# THE TASK
Using the material below, repeat exactly the lines from the one with "Pastikan Sanksi Penutupan Izin hingga" through the one with "d'Autonomie et de la Prestation de", ends included, without any images.

# RECORDS FOR THIS EXERCISE
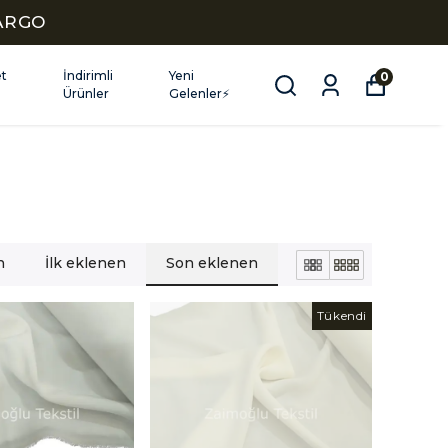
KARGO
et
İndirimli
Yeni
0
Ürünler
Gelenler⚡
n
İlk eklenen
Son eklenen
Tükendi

==

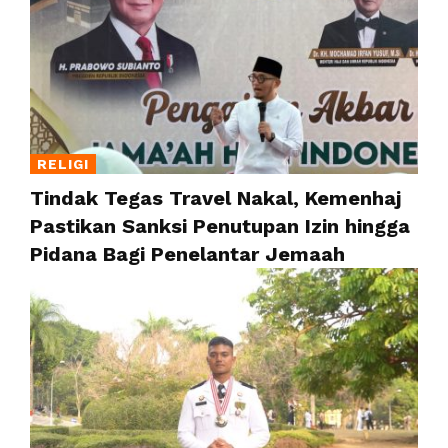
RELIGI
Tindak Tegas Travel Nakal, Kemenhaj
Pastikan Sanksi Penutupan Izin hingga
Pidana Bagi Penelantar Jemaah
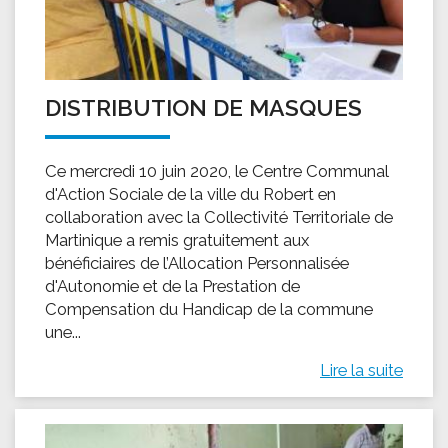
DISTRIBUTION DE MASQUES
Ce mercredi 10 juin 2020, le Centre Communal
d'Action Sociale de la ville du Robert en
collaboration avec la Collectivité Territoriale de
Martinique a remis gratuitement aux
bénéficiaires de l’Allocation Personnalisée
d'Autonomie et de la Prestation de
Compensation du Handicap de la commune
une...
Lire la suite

...

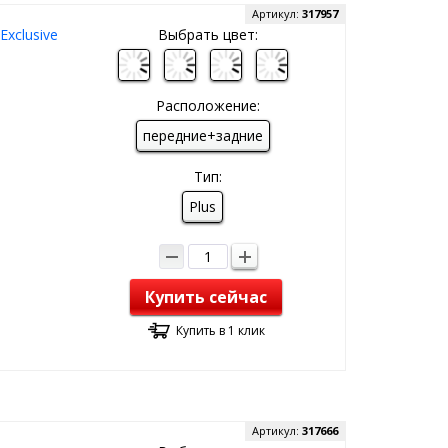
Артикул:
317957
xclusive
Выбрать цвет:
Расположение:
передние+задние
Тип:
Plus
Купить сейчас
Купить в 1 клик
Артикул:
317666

# ANSWER TO THIS PROBLEM
Pastikan Sanksi Penutupan Izin hingga
Pidana Bagi Penelantar Jemaah
DISTRIBUTION DE MASQUES
Ce mercredi 10 juin 2020, le Centre Communal
d'Action Sociale de la ville du Robert en
collaboration avec la Collectivité Territoriale de
Martinique a remis gratuitement aux
bénéficiaires de l’Allocation Personnalisée
d'Autonomie et de la Prestation de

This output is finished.